Can you tell us a bit about yourself?
My name is Imogene Cancellare and I am a conservation biologist and PhD candidate in the Department of Entomology at the University of Delaware. My dissertation research focuses on the evolutionary history and conservation genetics of snow leopards across High Asia. More broadly, my work combines field work and lab work to examine spatial genetic relationships in carnivores. Specifically, I’m interested in understanding how landscapes influence gene flow in wildlife, as this informs conservation action on both the status and connectivity of populations. While my current work focuses on a big cat, my background in both field and lab research began with a smaller felid in the US, the bobcat. I am the lead author on this recent publication on bobcat landscape genetics. This work was the culmination of my master’s research at West Texas A&M University, and this project was conducted by a multidisciplinary team of landscape ecologists and geneticists.

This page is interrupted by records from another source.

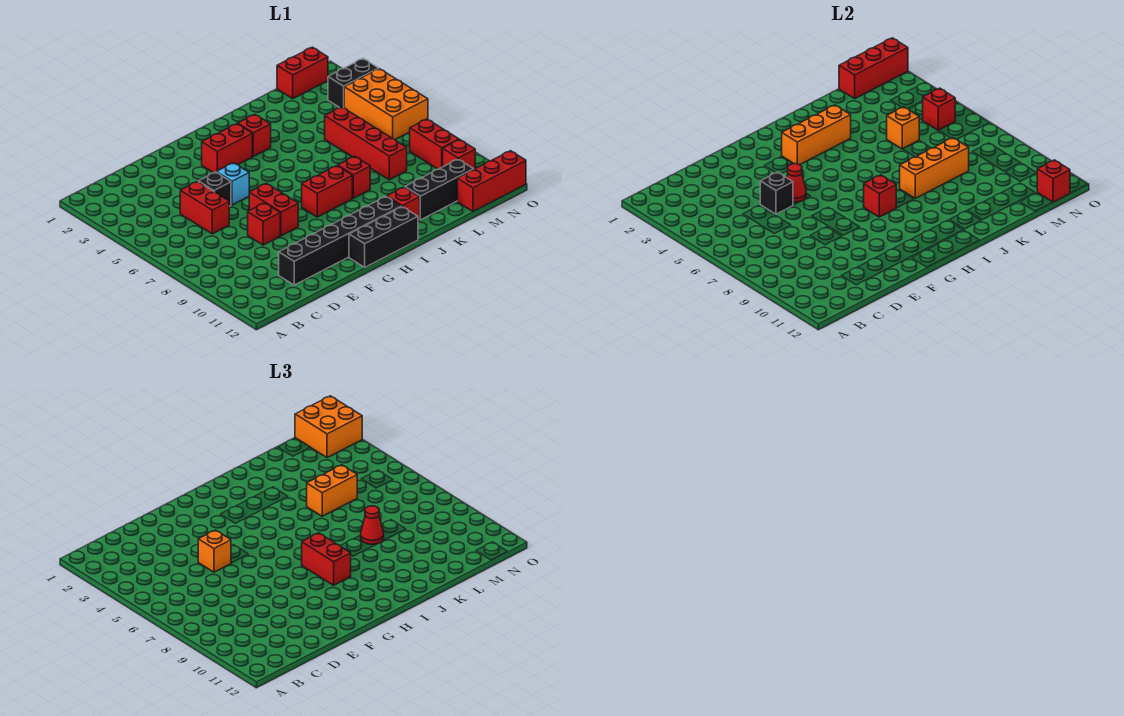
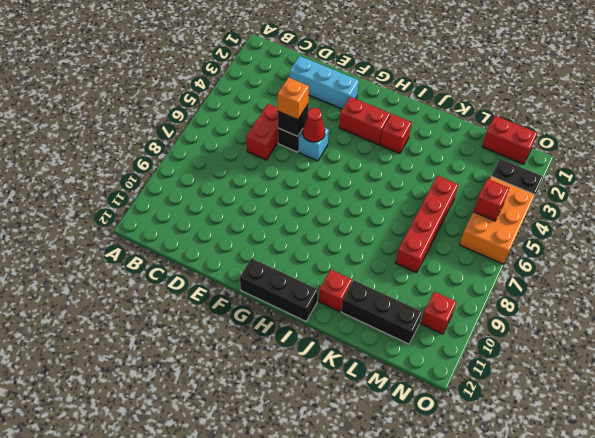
cyan 1x3 brick [290,56,359,109] -> none
none -> black 1x6 brick [279,196,402,285]
none -> red 1x1 brick [248,203,280,245]
none -> red 1x2 brick [249,183,298,236]
none -> red 1x2 brick [302,166,352,217]

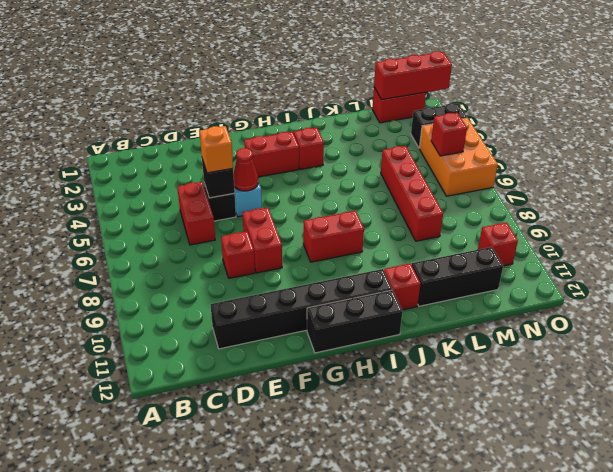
none -> red 1x1 brick [338,156,370,198]
none -> red 1x3 brick [457,151,526,211]
none -> red 1x2 brick [410,119,459,169]
none -> orange 1x3 brick [782,105,851,165]

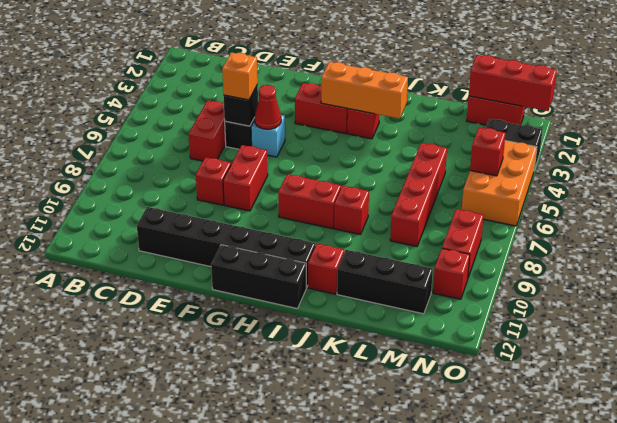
none -> red 1x3 brick [457,151,526,211]
none -> red 1x1 brick [864,175,896,217]
none -> orange 1x3 brick [900,138,969,198]
none -> orange 1x1 brick [887,107,919,149]

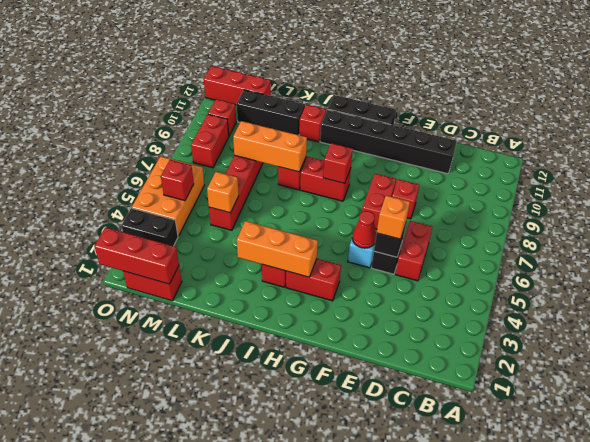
none -> red 1x1 brick [1037,160,1070,202]
none -> red 1x2 brick [302,533,351,585]
none -> orange 1x2 brick [307,465,357,516]
none -> red 1x1 cone [361,506,384,544]

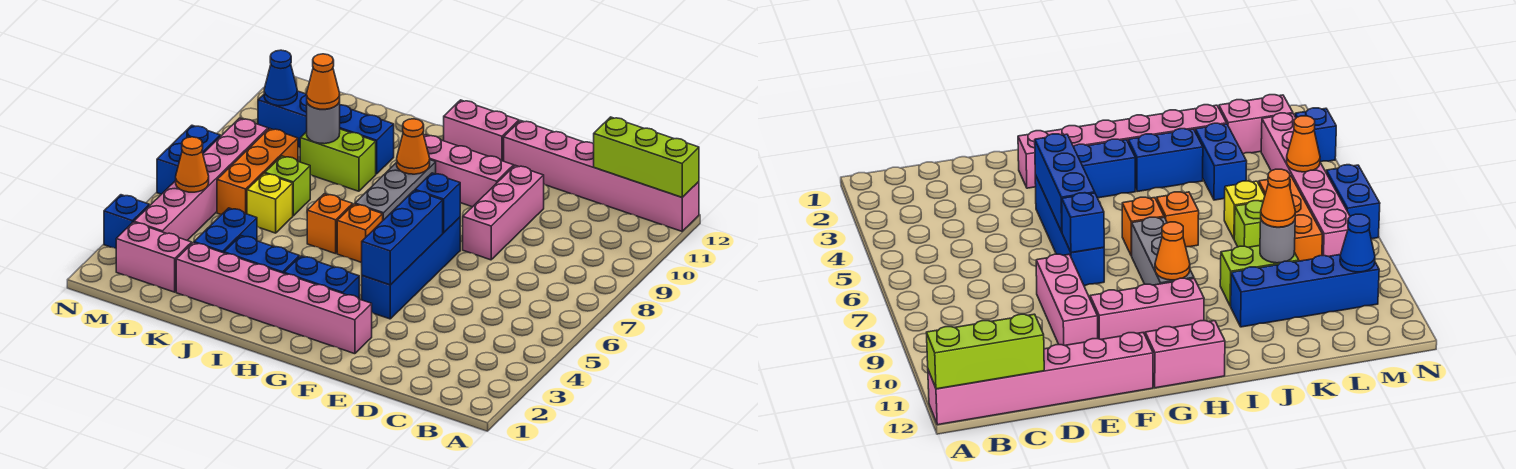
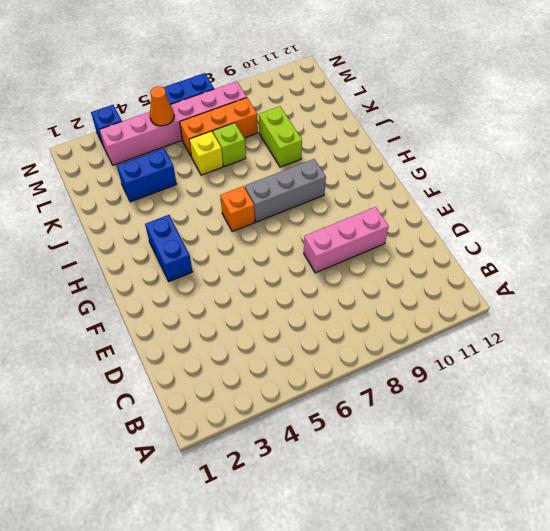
none -> pink 1x6 brick [504,121,699,231]
none -> pink 1x6 brick [176,243,372,354]
none -> blue 1x4 brick [362,217,460,319]

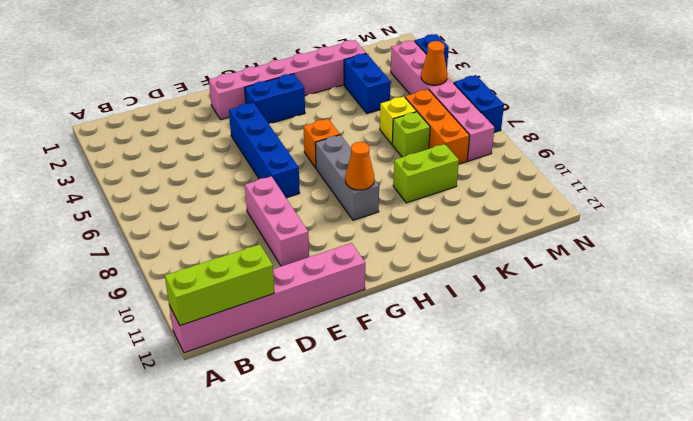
none -> pink 1x3 brick [424,135,514,207]
none -> pink 1x2 brick [444,100,519,161]
none -> blue 1x2 brick [224,236,299,273]

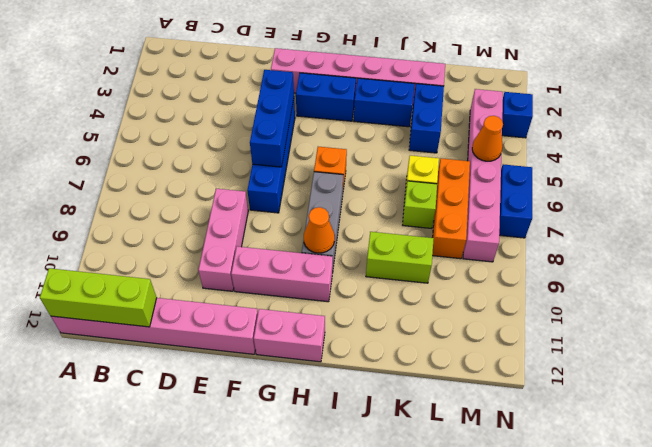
none -> orange 1x1 brick [307,194,353,254]
none -> blue 1x4 brick [258,91,394,174]
none -> pink 1x2 brick [116,222,192,292]

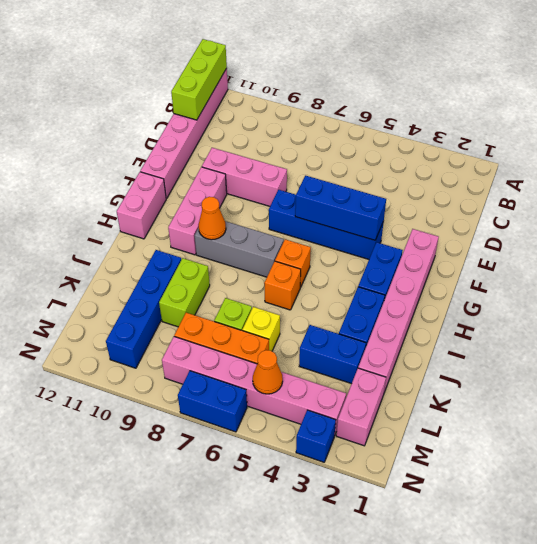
none -> blue 1x1 brick [415,173,460,233]
none -> grey 1x1 round brick [307,100,340,144]
none -> blue 1x1 cone [264,50,297,106]

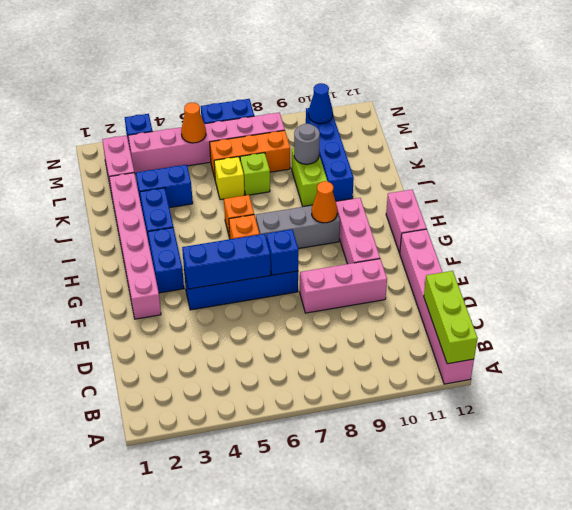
none -> orange 1x1 cone [307,54,340,109]

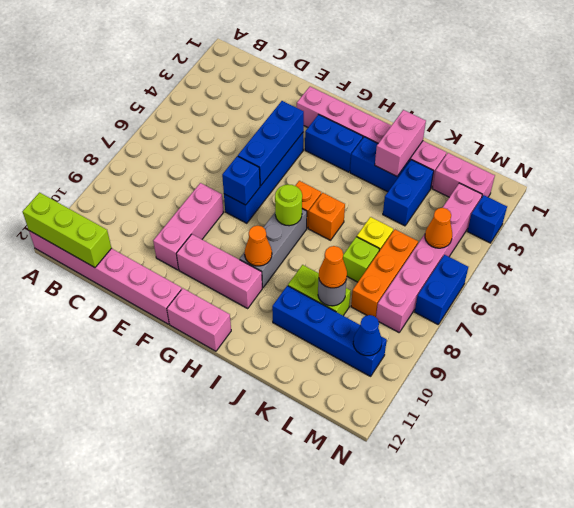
lime 1x1 round brick [275,184,302,226] -> none
pink 1x2 brick [375,110,426,176] -> none

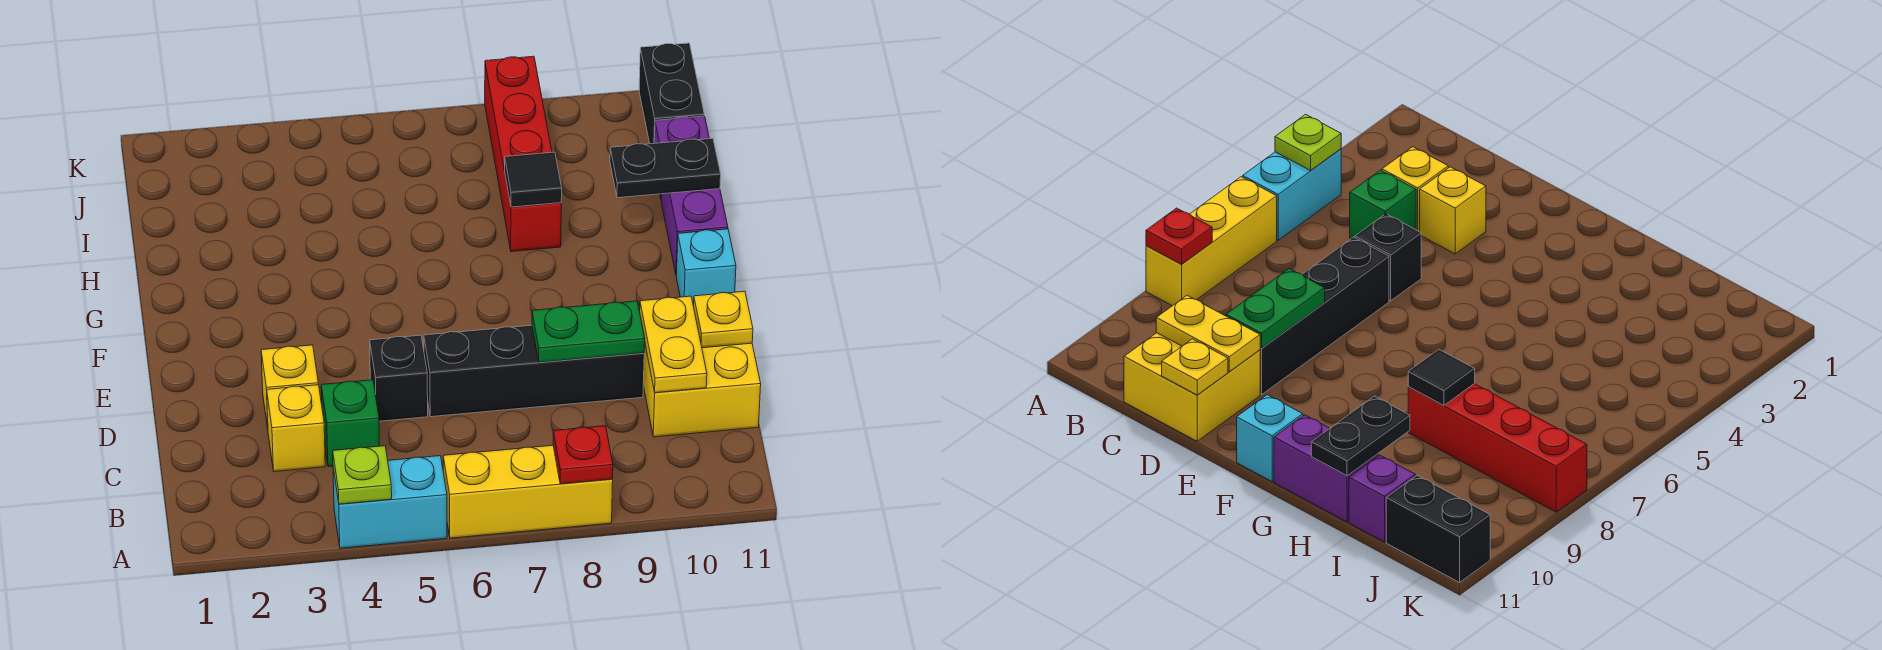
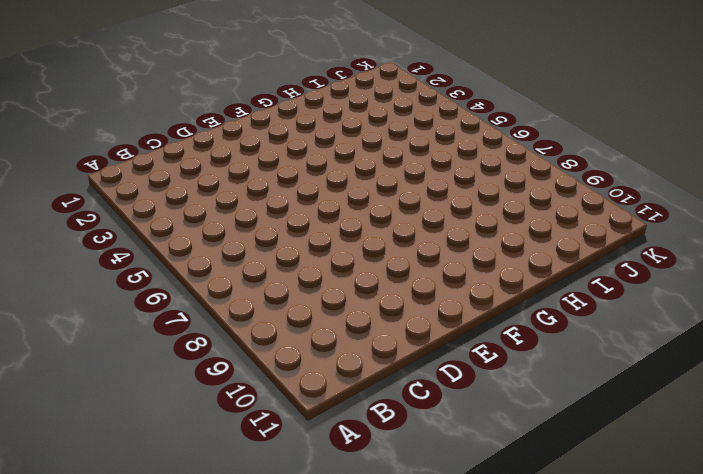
none -> cyan 1x2 brick [333,456,447,548]
none -> yellow 1x3 brick [443,445,613,538]
none -> yellow 1x1 brick [267,385,325,472]

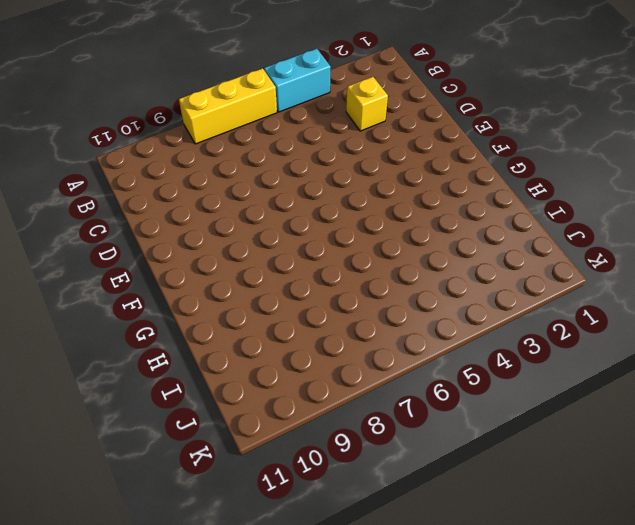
none -> green 1x1 brick [321,380,379,467]
none -> yellow 2x2 brick [643,343,761,437]
none -> yellow 1x1 brick [261,345,318,428]

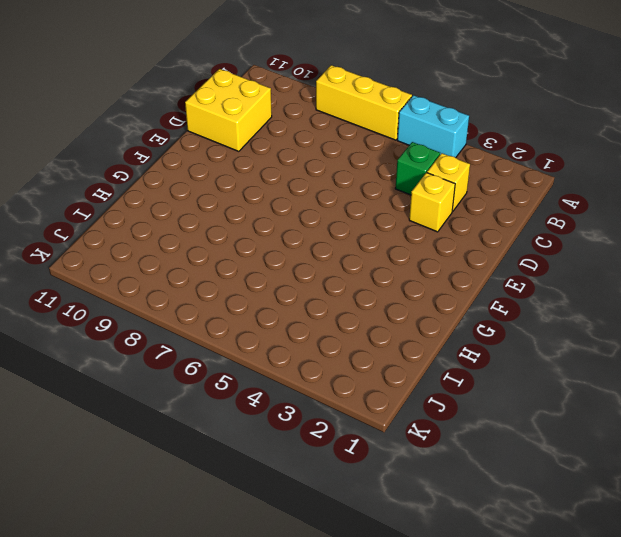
none -> black 1x1 brick [370,335,428,421]
none -> black 1x4 brick [424,325,644,417]
none -> cyan 1x1 brick [676,229,736,306]

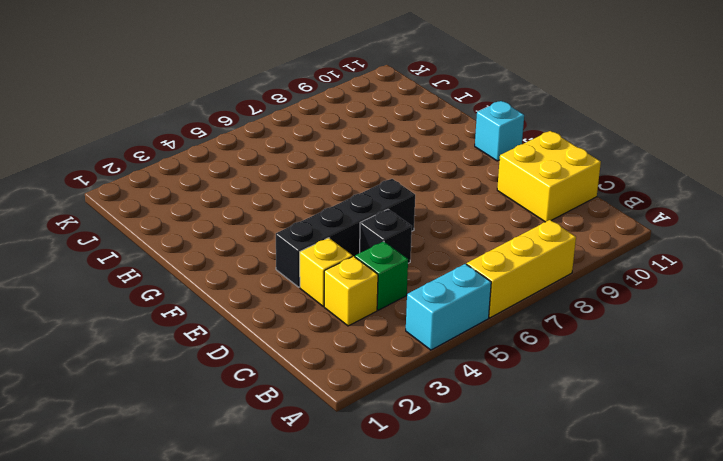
black 1x4 brick [276,179,415,287] -> black 1x4 brick moved to [424,325,644,417]
none -> purple 1x2 brick [661,189,728,273]
none -> red 1x4 brick [485,56,561,252]
none -> purple 1x1 brick [654,116,709,198]

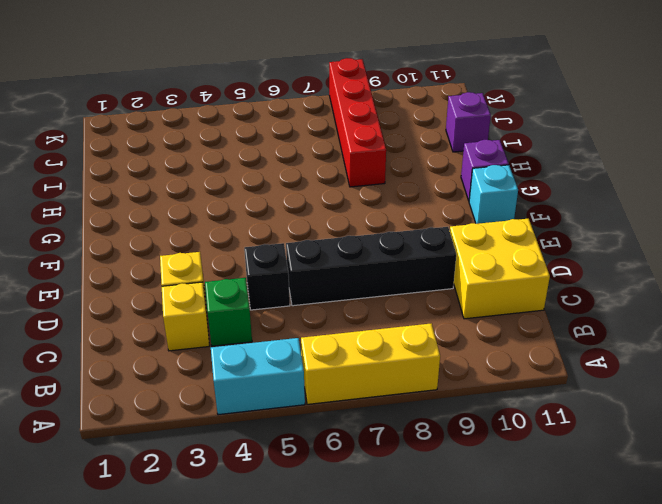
purple 1x1 brick [461,140,509,200] -> purple 1x2 brick [661,189,728,273]
none -> black 1x2 brick [639,43,704,144]
none -> lime 1x1 plate [333,446,392,504]
none -> red 1x1 plate [553,426,613,484]

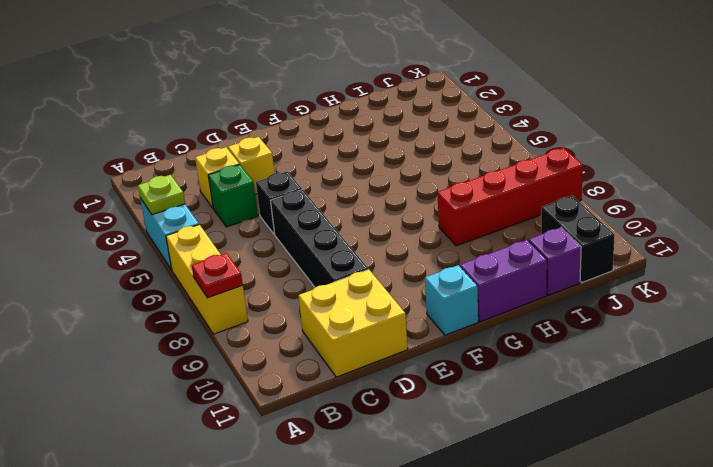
black 1x2 brick [541,196,615,282] -> black 1x2 brick turned to [639,43,704,144]
none -> yellow 1x2 plate [640,296,707,393]
none -> green 1x2 plate [532,301,645,362]
none -> yellow 1x1 plate [694,291,753,348]

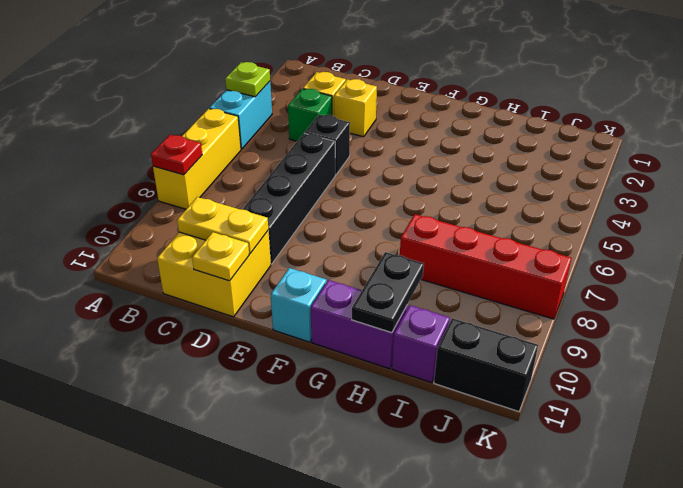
none -> green 1x2 plate [532,301,645,362]
none -> black 1x1 tile [505,152,562,207]

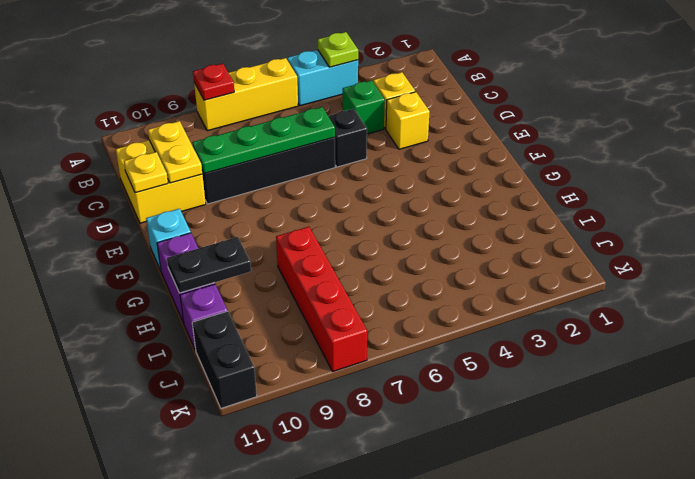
green 1x4 plate [192,107,335,174] -> green 1x2 plate [532,301,645,362]
none -> black 1x1 tile [505,152,562,207]

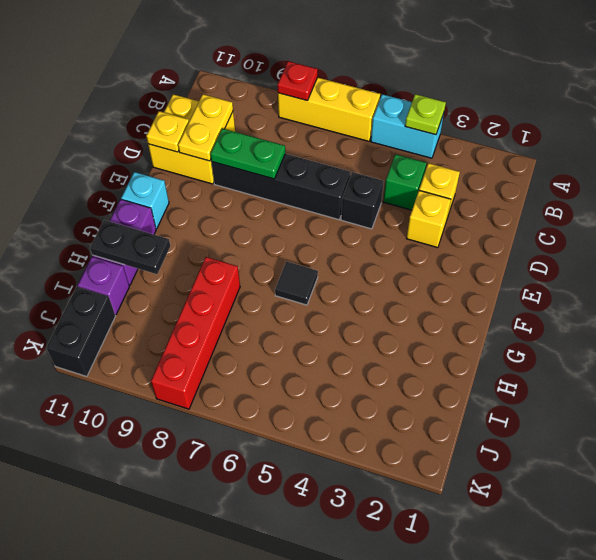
black 1x1 tile [275,262,318,305] -> black 1x1 tile moved to [505,152,562,207]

Can you briefly explain the research you published in PeerJ?
The goal of this research was to identify the population genetic structure of bobcats across western Texas. Previous research suggests bobcat genetic populations may meet along the southern extent of the Great Plains, but the extent of their population differentiation is not known. In general, carnivores, especially ecologically generalist species, are not expected to exhibit significant genetic structure, but instead exhibit a genetic pattern known as isolation by distance (IBD), where dispersal and gene flow are limited by distance rather than barriers (individuals close to each other will be more genetically similar to each other than individuals farther away from each other). However, individual habitat preferences can impact spatial genetic relationships even in generalist species. These preferences for certain environmental conditions can reduce gene flow regardless of intervening habitat, resulting in a pattern of isolation-by-ecology (IBE). Because Texas is 97% privately owned, a myriad of landscape types, anthropogenic pressures, and landscape management techniques likely influence the resource availability for this widespread and generalist cat, and could influence how cats are genetically connected across the western portion of the state. From a methodology standpoint, we were also interested in determining what spatial scale would be informative for revealing these spatial genetics relationships, as genetic variation is a function of landscape spatial scale. To do this, we examined correlations between genetic patterns and the landscape at two spatial scales to determine if bobcats show genetic differentiation along habitat breaks.
What was significant about your findings?
Our results showed bobcat population genetic structure in Texas exhibits a latitudinal cline, which we interpreted as two weakly differentiated genetic populations. Bobcats did not exhibit IBD, suggesting this pattern may be the result of factors other than geographic distance. We used partial redundancy analyses to examine the impact of landscape and environmental variables on observed genetic structure, and found these associations differed by spatial scale. Bobcats exhibited high genetic similarity in similar habitats, and this similarity was correlated with herbaceous rangeland at the fine spatial scale, and mixed rangeland and agriculture at the broad spatial scale. This suggests spatial-use behavior in bobcats impacts genetic similarity within and between populations, and that bobcats may seek out habitats with high degrees of heterogeneous composition.
What kinds of lessons do you hope your readers take away from the research?
Previous research across numerous taxa suggests spatial genetic relationships, and the mechanisms that result in this structure, can vary across different portions of a species’ ranges. Multiscale frameworks, then, are beneficial for interpreting genetic patterns on landscapes, particularly where management or conservation action is concerned. While landscape effects on bobcat genetic variation were relatively weak in our study area, our study illustrates how fine-scale analyses across an environmental gradient at multiple scales can identify unique landscape factors important for spatial genetic structure. Incorporating genetic data into wildlife management plans, including for generalist species, is beneficial for long-term population connectivity.
How did you first hear about PeerJ, and what persuaded you to submit to us?
I wanted to publish this work in an Open Access (OA) journal to eliminate the barriers between academic research and learning opportunities, both for researchers at different institutions and for the general public. I learned about PeerJ via a combination of my own reading and via discussions about OA research on Twitter!
How would you describe your experience of our submission/review process?
PeerJ was very helpful throughout the process, including answering questions and granting extensions. Our team also appreciates being able to publish this work with senior author Dr. Rocky Ward, who passed away in 2019.